| ![EEW logo](https://github.com/edgi-govdata-archiving/EEW-Image-Assets/blob/master/Jupyter%20instructions/eew.jpg?raw=true) | ![EDGI logo](https://github.com/edgi-govdata-archiving/EEW-Image-Assets/blob/master/Jupyter%20instructions/edgi.png?raw=true) |
|---|---|

#### This notebook is licensed under GPL 3.0. Please visit our Github repo for more information: 
#### The notebook was collaboratively authored by the Environmental Data & Governance Initiative (EDGI) following our authorship protocol: https://docs.google.com/document/d/1CtDN5ZZ4Zv70fHiBTmWkDJ9mswEipX6eCYrwicP66Xw/
#### For more information about this project, visit https://www.environmentalenforcementwatch.org/

## How to Run this Notebook
* If you click on a gray **code** cell, a little “play button” arrow appears on the left. If you click the play button, it will run the code in that cell (“**running** a cell”). The button will animate. When the animation stops, the cell has finished running.

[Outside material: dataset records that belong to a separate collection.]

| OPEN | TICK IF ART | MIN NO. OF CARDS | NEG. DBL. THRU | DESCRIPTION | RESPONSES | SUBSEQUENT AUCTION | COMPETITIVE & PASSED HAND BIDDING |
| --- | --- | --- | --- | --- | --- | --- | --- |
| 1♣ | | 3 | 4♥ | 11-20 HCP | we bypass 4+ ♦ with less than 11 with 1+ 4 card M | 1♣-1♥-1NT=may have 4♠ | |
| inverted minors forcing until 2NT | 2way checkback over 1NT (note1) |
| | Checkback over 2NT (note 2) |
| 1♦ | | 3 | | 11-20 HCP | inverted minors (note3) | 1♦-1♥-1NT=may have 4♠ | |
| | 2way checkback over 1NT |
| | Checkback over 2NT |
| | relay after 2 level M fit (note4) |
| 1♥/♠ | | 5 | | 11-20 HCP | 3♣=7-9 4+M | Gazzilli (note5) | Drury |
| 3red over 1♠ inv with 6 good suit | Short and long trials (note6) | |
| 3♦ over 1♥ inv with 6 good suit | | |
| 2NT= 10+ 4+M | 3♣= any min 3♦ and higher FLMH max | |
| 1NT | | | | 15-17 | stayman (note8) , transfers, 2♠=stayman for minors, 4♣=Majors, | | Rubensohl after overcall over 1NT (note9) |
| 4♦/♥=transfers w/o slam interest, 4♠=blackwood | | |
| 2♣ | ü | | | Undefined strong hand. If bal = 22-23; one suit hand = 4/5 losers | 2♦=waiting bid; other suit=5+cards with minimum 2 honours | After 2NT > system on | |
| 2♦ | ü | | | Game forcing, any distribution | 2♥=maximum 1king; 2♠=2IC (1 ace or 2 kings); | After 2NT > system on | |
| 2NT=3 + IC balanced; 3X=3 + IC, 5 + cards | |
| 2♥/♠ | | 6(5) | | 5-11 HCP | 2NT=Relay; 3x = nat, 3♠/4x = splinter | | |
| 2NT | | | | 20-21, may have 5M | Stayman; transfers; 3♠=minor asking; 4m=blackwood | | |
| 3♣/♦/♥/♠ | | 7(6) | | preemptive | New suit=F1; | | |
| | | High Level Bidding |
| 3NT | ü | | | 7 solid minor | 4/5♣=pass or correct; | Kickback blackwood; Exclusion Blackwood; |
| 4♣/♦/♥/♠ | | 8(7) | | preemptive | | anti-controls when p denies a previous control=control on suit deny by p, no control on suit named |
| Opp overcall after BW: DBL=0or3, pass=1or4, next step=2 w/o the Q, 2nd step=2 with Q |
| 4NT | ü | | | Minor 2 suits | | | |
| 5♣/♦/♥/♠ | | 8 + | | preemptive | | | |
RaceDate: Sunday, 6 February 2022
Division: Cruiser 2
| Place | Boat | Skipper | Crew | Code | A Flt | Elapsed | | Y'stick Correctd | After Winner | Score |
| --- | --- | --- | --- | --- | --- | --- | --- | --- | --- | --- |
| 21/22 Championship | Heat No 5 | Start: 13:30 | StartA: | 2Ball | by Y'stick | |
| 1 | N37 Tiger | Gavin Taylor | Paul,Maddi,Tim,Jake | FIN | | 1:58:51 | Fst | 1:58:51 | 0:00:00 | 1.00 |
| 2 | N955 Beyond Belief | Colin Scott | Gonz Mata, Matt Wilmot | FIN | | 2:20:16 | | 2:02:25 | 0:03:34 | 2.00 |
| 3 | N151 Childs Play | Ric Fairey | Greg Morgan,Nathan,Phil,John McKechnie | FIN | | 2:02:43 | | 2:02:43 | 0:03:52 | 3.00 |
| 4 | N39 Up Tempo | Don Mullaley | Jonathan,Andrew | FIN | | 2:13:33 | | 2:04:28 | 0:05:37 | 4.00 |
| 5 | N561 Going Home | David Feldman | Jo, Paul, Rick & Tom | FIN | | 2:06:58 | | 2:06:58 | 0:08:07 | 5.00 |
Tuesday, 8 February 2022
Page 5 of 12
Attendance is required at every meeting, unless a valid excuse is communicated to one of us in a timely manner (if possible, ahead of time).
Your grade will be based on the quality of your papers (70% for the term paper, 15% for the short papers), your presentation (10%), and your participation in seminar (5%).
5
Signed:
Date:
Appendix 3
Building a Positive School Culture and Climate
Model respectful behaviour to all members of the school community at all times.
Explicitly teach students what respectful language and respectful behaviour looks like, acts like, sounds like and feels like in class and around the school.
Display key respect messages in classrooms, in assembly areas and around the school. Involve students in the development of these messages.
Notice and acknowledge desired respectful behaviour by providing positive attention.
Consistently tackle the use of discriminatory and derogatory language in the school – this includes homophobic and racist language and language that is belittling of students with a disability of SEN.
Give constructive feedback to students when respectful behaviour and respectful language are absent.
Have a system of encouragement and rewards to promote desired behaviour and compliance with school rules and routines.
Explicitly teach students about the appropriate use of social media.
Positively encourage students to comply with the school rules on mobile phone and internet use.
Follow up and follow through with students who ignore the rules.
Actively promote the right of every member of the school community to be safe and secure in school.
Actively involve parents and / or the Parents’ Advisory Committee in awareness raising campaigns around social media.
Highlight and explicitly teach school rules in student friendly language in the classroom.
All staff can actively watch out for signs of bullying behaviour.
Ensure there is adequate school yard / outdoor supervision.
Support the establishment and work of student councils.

![Where to click to run the cell](https://github.com/edgi-govdata-archiving/EEW-Image-Assets/blob/master/Jupyter%20instructions/pressplay.JPG?raw=true)
* You may get a warning that the notebook was not authored by Google. We know, we authored them! It’s okay. Click “Run Anyway” to continue. 
![Error Message](https://github.com/edgi-govdata-archiving/EEW-Image-Assets/blob/master/Jupyter%20instructions/warning-message.JPG?raw=true)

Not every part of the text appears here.